> [THE TASK]
Each line of the records containing "type" is to be copied out and returned.
++++++++
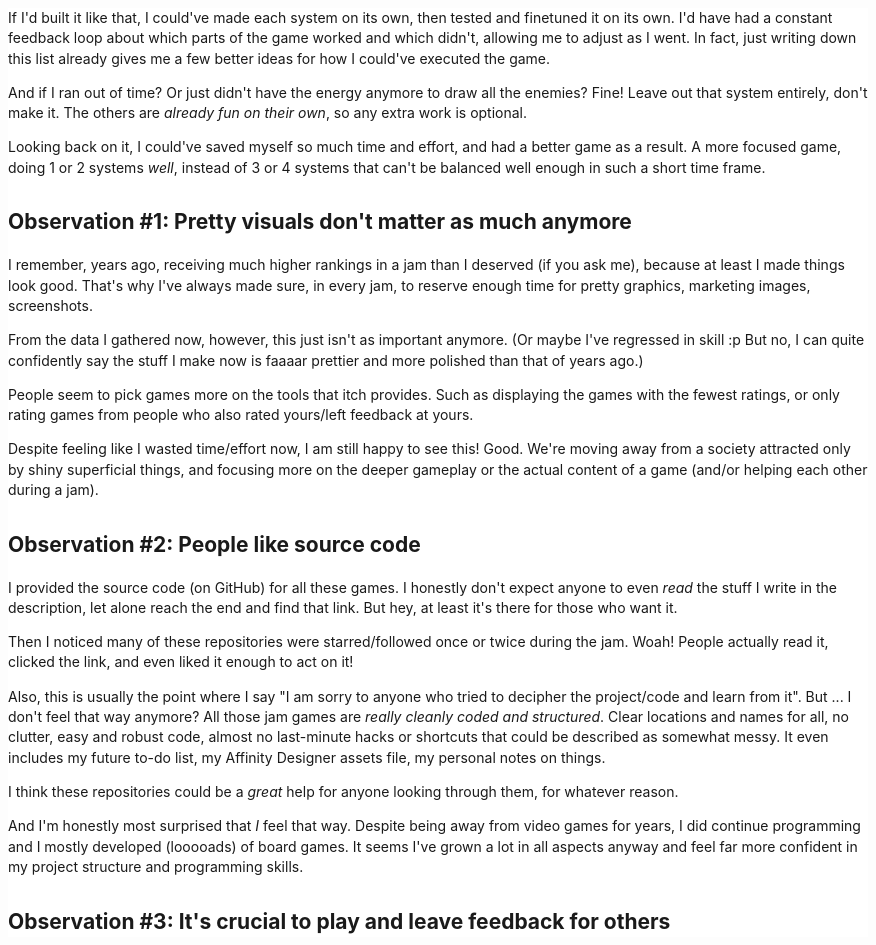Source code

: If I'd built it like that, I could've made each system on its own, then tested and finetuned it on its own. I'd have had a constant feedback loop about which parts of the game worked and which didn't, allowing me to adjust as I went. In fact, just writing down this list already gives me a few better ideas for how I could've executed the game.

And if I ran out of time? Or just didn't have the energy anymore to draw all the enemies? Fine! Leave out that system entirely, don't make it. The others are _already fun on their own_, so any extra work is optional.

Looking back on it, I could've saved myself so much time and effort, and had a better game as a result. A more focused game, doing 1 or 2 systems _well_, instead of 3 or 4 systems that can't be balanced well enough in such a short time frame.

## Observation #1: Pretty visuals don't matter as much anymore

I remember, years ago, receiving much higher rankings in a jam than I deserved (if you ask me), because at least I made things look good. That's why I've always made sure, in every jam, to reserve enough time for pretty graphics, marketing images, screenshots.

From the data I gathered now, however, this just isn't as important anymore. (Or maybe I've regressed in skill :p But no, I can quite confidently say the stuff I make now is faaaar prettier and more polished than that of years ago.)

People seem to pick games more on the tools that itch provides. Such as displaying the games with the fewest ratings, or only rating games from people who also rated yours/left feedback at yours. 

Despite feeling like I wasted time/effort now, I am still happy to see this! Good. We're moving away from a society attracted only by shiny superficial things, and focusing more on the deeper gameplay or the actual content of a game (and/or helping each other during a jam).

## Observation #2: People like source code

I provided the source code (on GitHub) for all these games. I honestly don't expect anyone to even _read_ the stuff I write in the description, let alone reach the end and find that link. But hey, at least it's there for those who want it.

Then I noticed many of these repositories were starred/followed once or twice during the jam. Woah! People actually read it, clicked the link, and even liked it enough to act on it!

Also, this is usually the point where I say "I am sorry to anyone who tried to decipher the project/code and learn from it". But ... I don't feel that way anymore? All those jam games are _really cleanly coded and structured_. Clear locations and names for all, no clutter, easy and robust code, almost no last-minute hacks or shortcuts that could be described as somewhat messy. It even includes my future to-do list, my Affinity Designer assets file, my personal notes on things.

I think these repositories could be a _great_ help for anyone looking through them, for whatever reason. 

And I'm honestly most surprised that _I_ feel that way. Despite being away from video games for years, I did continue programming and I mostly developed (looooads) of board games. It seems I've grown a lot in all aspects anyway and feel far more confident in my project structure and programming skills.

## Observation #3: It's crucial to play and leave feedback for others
++++++++
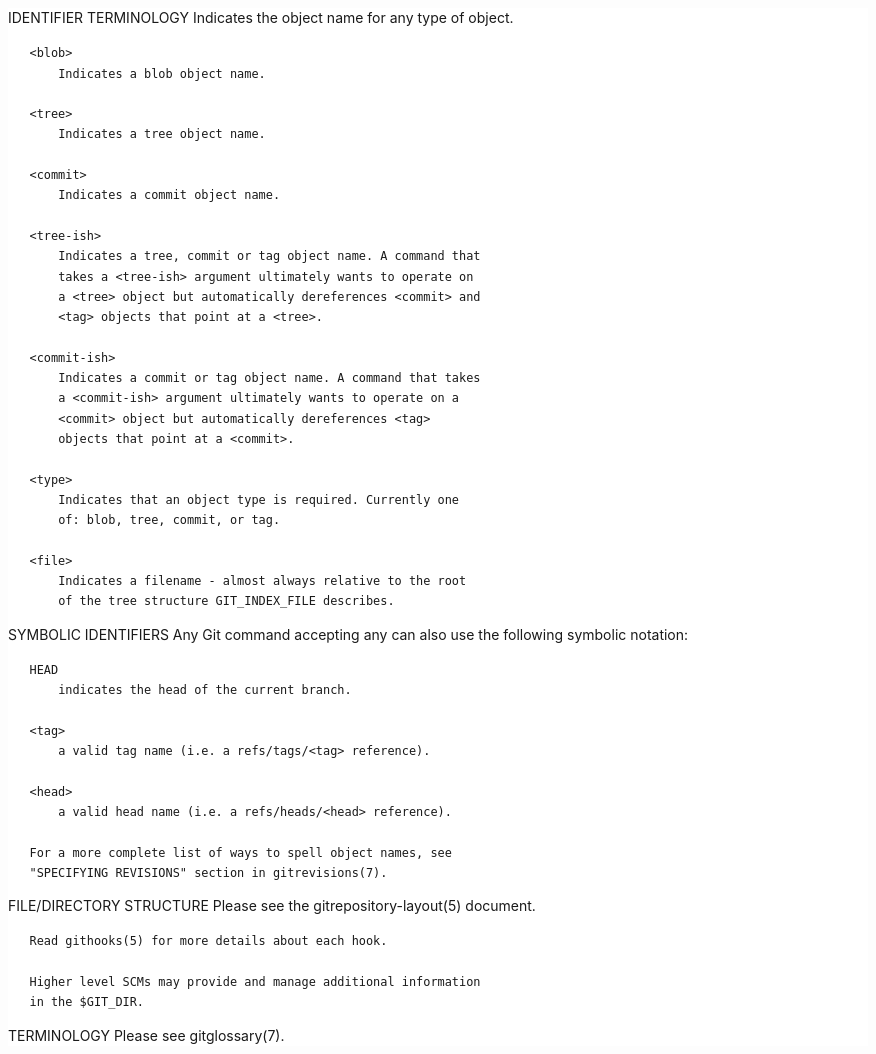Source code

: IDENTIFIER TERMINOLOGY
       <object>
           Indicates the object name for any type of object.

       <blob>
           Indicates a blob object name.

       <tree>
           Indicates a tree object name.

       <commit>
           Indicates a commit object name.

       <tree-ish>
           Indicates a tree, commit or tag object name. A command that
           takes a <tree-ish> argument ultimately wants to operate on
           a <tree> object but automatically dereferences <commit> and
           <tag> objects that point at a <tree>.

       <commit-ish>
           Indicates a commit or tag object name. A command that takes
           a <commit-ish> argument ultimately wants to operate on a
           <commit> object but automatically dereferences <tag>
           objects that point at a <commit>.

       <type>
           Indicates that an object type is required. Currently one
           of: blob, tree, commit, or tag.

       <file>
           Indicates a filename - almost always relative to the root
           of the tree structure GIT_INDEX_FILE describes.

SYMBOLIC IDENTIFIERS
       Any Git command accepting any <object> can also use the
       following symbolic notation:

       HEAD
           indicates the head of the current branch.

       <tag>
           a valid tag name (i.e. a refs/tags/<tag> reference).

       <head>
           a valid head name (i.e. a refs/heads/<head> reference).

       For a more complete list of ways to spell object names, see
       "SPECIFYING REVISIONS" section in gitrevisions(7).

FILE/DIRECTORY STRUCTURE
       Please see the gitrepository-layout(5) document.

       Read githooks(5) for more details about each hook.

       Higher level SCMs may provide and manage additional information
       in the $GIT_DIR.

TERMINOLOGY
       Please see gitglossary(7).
++++++++
> [YOUR SOLUTION]
           Indicates the object name for any type of object.
       <type>
           Indicates that an object type is required. Currently one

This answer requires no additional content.